Jillian and the infants stay with Juana in Magdalena, which has become inundated with people fleeing repression, violence, and poverty for El Norte. This is the time of the “morally bereft” El Chillón (the crybaby) and his ICE minions, when children are ripped from their parents’ arms and refugees are summarily denied asylum.

Jillian, who had been drawing maps to show migrants the way to safety, realizes that the future is in the south, not the north, and draws a safe haven for the senile, damaged, and abandoned. Instead of a faith healer, Juana becomes a real-world healer by making Jillian’s vision into reality. She pawns her jewelry and turns her home into la Casa de los Olvidados, caring for Disorientados (elders with dementia), Soldados Heridos (wounded soldiers), and other forgotten ones.

One of her wards is Charlie-Carlos, a damaged veteran who becomes Jillian’s lover and is arrested by ICE for offering migrants humanitarian assistance. The final chapter tells his story while summarizing this precarious moment of our national history. Statements of political outrage are made by many of the characters, culminating in a courthouse speech by Charlie-Carlos’ mother that indicts the United States’ Latin American and immigration policies:

“Tell them, Charlie, remind them. Our fingerprints are all over the Northern Triangle. Remind them of our complicity in the overthrow of democratic governments, in the coups, in the massacres, in the disappearances, in the death squads, in the torture…”

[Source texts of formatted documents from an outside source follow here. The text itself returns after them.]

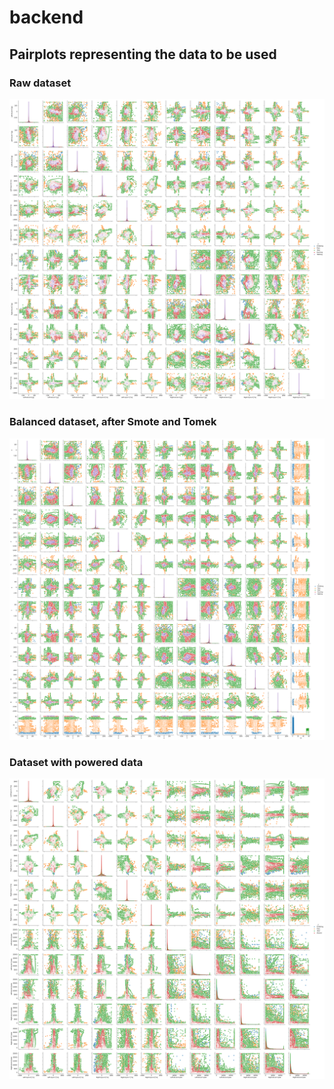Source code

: # backend

## Pairplots representing the data to be used

### Raw dataset
![Dataset raw](https://github.com/ucode-practicantes/backend/blob/master/pair_futbol.png)

### Balanced dataset, after Smote and Tomek
![Balanced](https://github.com/ucode-practicantes/backend/blob/master/pair_futbol_balanced.png)

### Dataset with powered data
![Power](https://github.com/ucode-practicantes/backend/blob/master/pair_futbol_power.png)
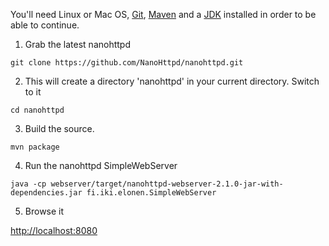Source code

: You'll need Linux or Mac OS, [Git](http://git-scm.com/), [Maven](http://maven.apache.org/) and a [JDK](http://openjdk.java.net/) installed in order to be able to continue.

1. Grab the latest nanohttpd

`git clone https://github.com/NanoHttpd/nanohttpd.git`

2. This will create a directory 'nanohttpd' in your current directory. Switch to it

`cd nanohttpd`

3. Build the source.

`mvn package`

4. Run the nanohttpd SimpleWebServer

`java -cp webserver/target/nanohttpd-webserver-2.1.0-jar-with-dependencies.jar fi.iki.elonen.SimpleWebServer`

5. Browse it

[http://localhost:8080](http://localhost:8080)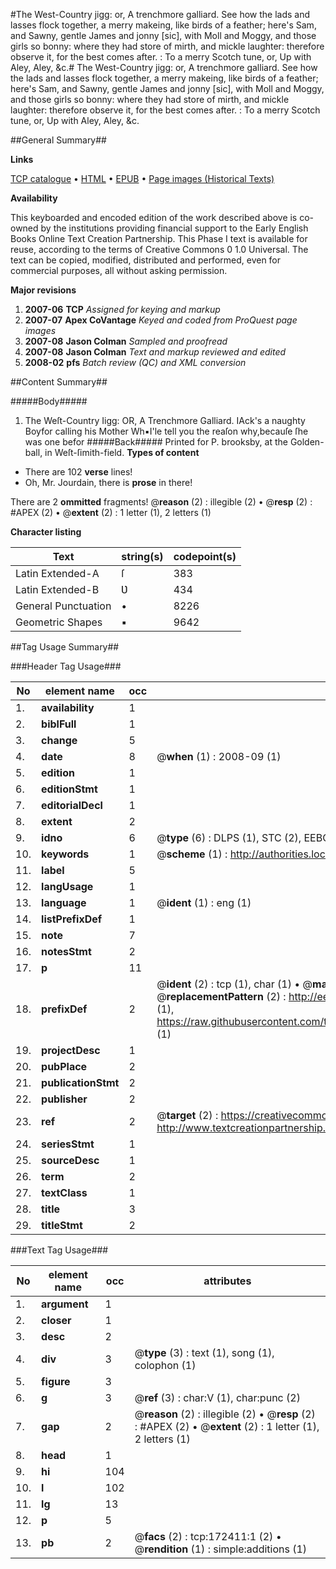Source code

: #The West-Country jigg: or, A trenchmore galliard. See how the lads and lasses flock together, a merry makeing, like birds of a feather; here's Sam, and Sawny, gentle James and jonny [sic], with Moll and Moggy, and those girls so bonny: where they had store of mirth, and mickle laughter: therefore observe it, for the best comes after. : To a merry Scotch tune, or, Up with Aley, Aley, &c.#
The West-Country jigg: or, A trenchmore galliard. See how the lads and lasses flock together, a merry makeing, like birds of a feather; here's Sam, and Sawny, gentle James and jonny [sic], with Moll and Moggy, and those girls so bonny: where they had store of mirth, and mickle laughter: therefore observe it, for the best comes after. : To a merry Scotch tune, or, Up with Aley, Aley, &c.

##General Summary##

**Links**

[TCP catalogue](http://www.ota.ox.ac.uk/tcp/)  • 
[HTML](http://tei.it.ox.ac.uk/tcp/Texts-HTML/free/A96/A96217.html)  • 
[EPUB](http://tei.it.ox.ac.uk/tcp/Texts-EPUB/free/A96/A96217.epub) • 
[Page images (Historical Texts)](https://data.historicaltexts.jisc.ac.uk/view?pubId=eebo-45578498e&pageId=eebo-45578498e-172411-1)

**Availability**

This keyboarded and encoded edition of the
	       work described above is co-owned by the institutions
	       providing financial support to the Early English Books
	       Online Text Creation Partnership. This Phase I text is
	       available for reuse, according to the terms of Creative
	       Commons 0 1.0 Universal. The text can be copied,
	       modified, distributed and performed, even for
	       commercial purposes, all without asking permission.

**Major revisions**

1. __2007-06__ __TCP__ *Assigned for keying and markup*
1. __2007-07__ __Apex CoVantage__ *Keyed and coded from ProQuest page images*
1. __2007-08__ __Jason Colman__ *Sampled and proofread*
1. __2007-08__ __Jason Colman__ *Text and markup reviewed and edited*
1. __2008-02__ __pfs__ *Batch review (QC) and XML conversion*

##Content Summary##

#####Body#####

1. The Weſt-Country Iigg: OR, A Trenchmore Galliard.
IAck's a naughty Boyfor calling his Mother Wh▪I'le tell you the reaſon why,becauſe ſhe was one befor
#####Back#####
Printed for P. brooksby, at the Golden-ball, in Weſt-ſimith-field.
**Types of content**

  * There are 102 **verse** lines!
  * Oh, Mr. Jourdain, there is **prose** in there!

There are 2 **ommitted** fragments! 
 @__reason__ (2) : illegible (2)  •  @__resp__ (2) : #APEX (2)  •  @__extent__ (2) : 1 letter (1), 2 letters (1)

**Character listing**


|Text|string(s)|codepoint(s)|
|---|---|---|
|Latin Extended-A|ſ|383|
|Latin Extended-B|Ʋ|434|
|General Punctuation|•|8226|
|Geometric Shapes|▪|9642|

##Tag Usage Summary##

###Header Tag Usage###

|No|element name|occ|attributes|
|---|---|---|---|
|1.|__availability__|1||
|2.|__biblFull__|1||
|3.|__change__|5||
|4.|__date__|8| @__when__ (1) : 2008-09 (1)|
|5.|__edition__|1||
|6.|__editionStmt__|1||
|7.|__editorialDecl__|1||
|8.|__extent__|2||
|9.|__idno__|6| @__type__ (6) : DLPS (1), STC (2), EEBO-CITATION (1), OCLC (1), VID (1)|
|10.|__keywords__|1| @__scheme__ (1) : http://authorities.loc.gov/ (1)|
|11.|__label__|5||
|12.|__langUsage__|1||
|13.|__language__|1| @__ident__ (1) : eng (1)|
|14.|__listPrefixDef__|1||
|15.|__note__|7||
|16.|__notesStmt__|2||
|17.|__p__|11||
|18.|__prefixDef__|2| @__ident__ (2) : tcp (1), char (1)  •  @__matchPattern__ (2) : ([0-9\-]+):([0-9IVX]+) (1), (.+) (1)  •  @__replacementPattern__ (2) : http://eebo.chadwyck.com/downloadtiff?vid=$1&page=$2 (1), https://raw.githubusercontent.com/textcreationpartnership/Texts/master/tcpchars.xml#$1 (1)|
|19.|__projectDesc__|1||
|20.|__pubPlace__|2||
|21.|__publicationStmt__|2||
|22.|__publisher__|2||
|23.|__ref__|2| @__target__ (2) : https://creativecommons.org/publicdomain/zero/1.0/ (1), http://www.textcreationpartnership.org/docs/. (1)|
|24.|__seriesStmt__|1||
|25.|__sourceDesc__|1||
|26.|__term__|2||
|27.|__textClass__|1||
|28.|__title__|3||
|29.|__titleStmt__|2||


###Text Tag Usage###

|No|element name|occ|attributes|
|---|---|---|---|
|1.|__argument__|1||
|2.|__closer__|1||
|3.|__desc__|2||
|4.|__div__|3| @__type__ (3) : text (1), song (1), colophon (1)|
|5.|__figure__|3||
|6.|__g__|3| @__ref__ (3) : char:V (1), char:punc (2)|
|7.|__gap__|2| @__reason__ (2) : illegible (2)  •  @__resp__ (2) : #APEX (2)  •  @__extent__ (2) : 1 letter (1), 2 letters (1)|
|8.|__head__|1||
|9.|__hi__|104||
|10.|__l__|102||
|11.|__lg__|13||
|12.|__p__|5||
|13.|__pb__|2| @__facs__ (2) : tcp:172411:1 (2)  •  @__rendition__ (1) : simple:additions (1)|
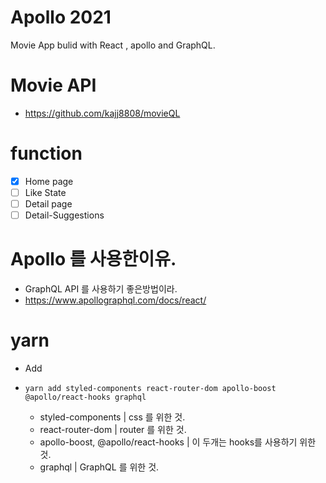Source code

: # Apollo 2021

Movie App bulid with React , apollo and GraphQL.

#   Movie API
-   https://github.com/kajj8808/movieQL

# function

-   [x] Home page 
-   [ ] Like State
-   [ ] Detail page
-   [ ] Detail-Suggestions
# Apollo 를 사용한이유.

-   GraphQL API 를 사용하기 좋은방법이라.
-   https://www.apollographql.com/docs/react/

# yarn

-   Add
-     yarn add styled-components react-router-dom apollo-boost @apollo/react-hooks graphql
    -   styled-components | css 를 위한 것.
    -   react-router-dom | router 를 위한 것.
    -   apollo-boost, @apollo/react-hooks | 이 두개는 hooks를 사용하기 위한 것.
    -   graphql | GraphQL 를 위한 것.
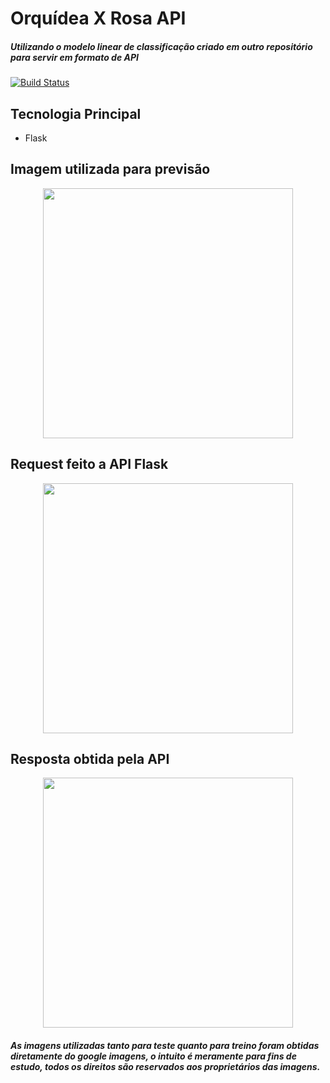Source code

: # Orquídea X Rosa API
##### Utilizando o modelo linear de classificação criado em outro repositório para  servir em formato de API
[![Build Status](https://travis-ci.org/joemccann/dillinger.svg?branch=master)](https://travis-ci.org/joemccann/dillinger)

## Tecnologia Principal

- Flask

## Imagem utilizada para previsão
<div align="center">
  <img src="https://user-images.githubusercontent.com/32532873/141648039-12878d3d-f2c5-4f32-bbb8-c7b8c74d7c7b.jpg" width="400" height="400">
</div>

## Request feito a API Flask
<div align="center">
  <img src="https://user-images.githubusercontent.com/32532873/141648041-ae099fc3-2db5-475a-92f4-c0a590621005.png" width="400" height="400">
</div>

## Resposta obtida pela API
<div align="center">
  <img src="https://user-images.githubusercontent.com/32532873/141648042-8dae1ff2-1e90-460d-8967-da7e29642eb1.png" width="400" height="400">
</div>

##### As imagens utilizadas tanto para teste quanto para treino foram obtidas diretamente do google imagens, o intuito é meramente para fins de estudo, todos os direitos são reservados aos proprietários das imagens.
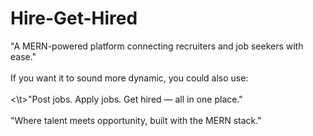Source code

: # Hire-Get-Hired
"A MERN-powered platform connecting recruiters and job seekers with ease."  
<br>
If you want it to sound more dynamic, you could also use:  
<br>
<\t>"Post jobs. Apply jobs. Get hired — all in one place."  
<br>
"Where talent meets opportunity, built with the MERN stack."
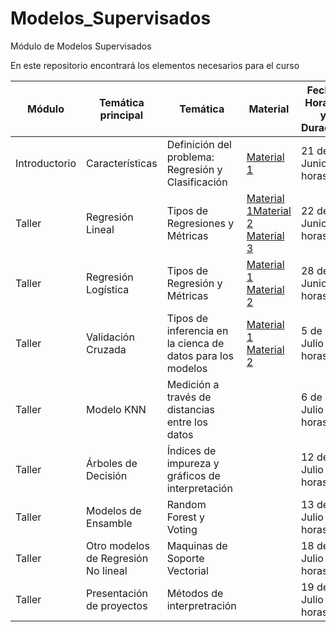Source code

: # Modelos_Supervisados
Módulo de Modelos Supervisados


En este repositorio encontrará los elementos necesarios para el curso




| Módulo       | Temática principal                               | Temática                                                                                                    | Material                                                                                    | Fecha, Horario y Duración | Talleres |
|--------------|--------------------------------------------------|-------------------------------------------------------------------------------------------------------------|---------------------------------------------------------------------------------------------|---------------------------|----------|
| Introductorio | Características | Definición del problema: Regresión y Clasificación| [Material 1 ](https://services.hbsp.harvard.edu/api/courses/1172034/items/BEP646-PDF-ENG/sclinks/35bbac70c7689bdf3eb71eb6b11c25eb)      | 21 de Junio 4 horas       |       [Ejercicio 1](https://github.com/Andres1984/Modelos_Supervisados/blob/main/Codigos/Preprocesamiento.ipynb)  [Capstone](https://github.com/Andres1984/Modelos_Supervisados/blob/main/Documentos/Capstone_MS.pdf) |
| Taller  | Regresión Lineal            | Tipos de Regresiones y Métricas| [Material 1](https://github.com/Andres1984/Modelos_Supervisados/blob/main/Documentos/Reglineal.pdf)[Material 2](https://hbsp.harvard.edu/tu/d714b1e1) [Material 3](https://hbsp.harvard.edu/tu/a1c2836a)                                                                                             | 22 de Junio 4 horas       |   [Ejercicio 2](https://github.com/Andres1984/Modelos_Supervisados/blob/main/Codigos/RegresionLineal.ipynb)      |
| Taller       | Regresión Logística   | Tipos de Regresión y Métricas | [Material 1 ](https://github.com/Andres1984/Modelos_Supervisados/blob/main/Documentos/Reglogistica.pdf)  [Material 2](https://hbsp.harvard.edu/tu/60235d12)                                                                                                   | 28 de Junio 4 horas       |    [Ejercicio 3](https://github.com/Andres1984/Modelos_Supervisados/blob/main/Codigos/RegeLogistica.ipynb)      |
| Taller       | Validación Cruzada | Tipos de inferencia en la cienca de datos para los modelos |    [Material 1](https://hbsp.harvard.edu/tu/59038302) [Material 2](https://hbsp.harvard.edu/tu/0029ece6)         | 5 de Julio 4 horas       |   [Ejercicio 4](https://github.com/Andres1984/Modelos_Supervisados/blob/main/Codigos/ValidacionCruzada.ipynb)       |
| Taller |     Modelo KNN          | Medición a través de distancias entre los datos                                                                                             |                                                                                             | 6 de Julio 4 horas       |      [Taller Aplicado](https://github.com/Andres1984/IntroDataScience/blob/main/Documentos/TallerPython-3.pdf)    |
| Taller       | Árboles de Decisión | Índices de impureza y gráficos de interpretación|                                                                                             | 12 de Julio 4 horas        |          |
| Taller       | Modelos de Ensamble | Random Forest y Voting                                                           |                                                                                             | 13 de Julio 4 horas        |          |
| Taller       | Otro modelos de Regresión No lineal| Maquinas de Soporte Vectorial                    |                                                                                             | 18 de Julio 4 horas        |          |
| Taller       | Presentación de proyectos | Métodos de interpretración                                    |                                                                                             | 19 de Julio 4 horas        |          |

By mixing the profane with the allegorical, the author occasionally breaks the spell she casts with her resonant prose, richly drawn characters, and vividly imagined, fabulist plot. The realism of the characters’ heartfelt political judgments is unfortunately at the expense of the fantastical elements of the story.

Jillian in the Borderlands is an ambitious work that straddles geographical, metaphysical, and literary borders, marrying the social-justice novel with magical realism to render a disquieting portrait of the humanitarian toll of our immigration policies. In this era when the southern border is such a focal point of American politics, Alvarado focuses our attention on the liminal, warning us before we cross a boundary from which there is no return.

Alice Stephens is the author of the novel Famous Adopted People, a book reviewer, and a columnist for the Independent. An immigrant of Korean and Mexican heritage, she gave birth to her first son in the Southwest borderlands.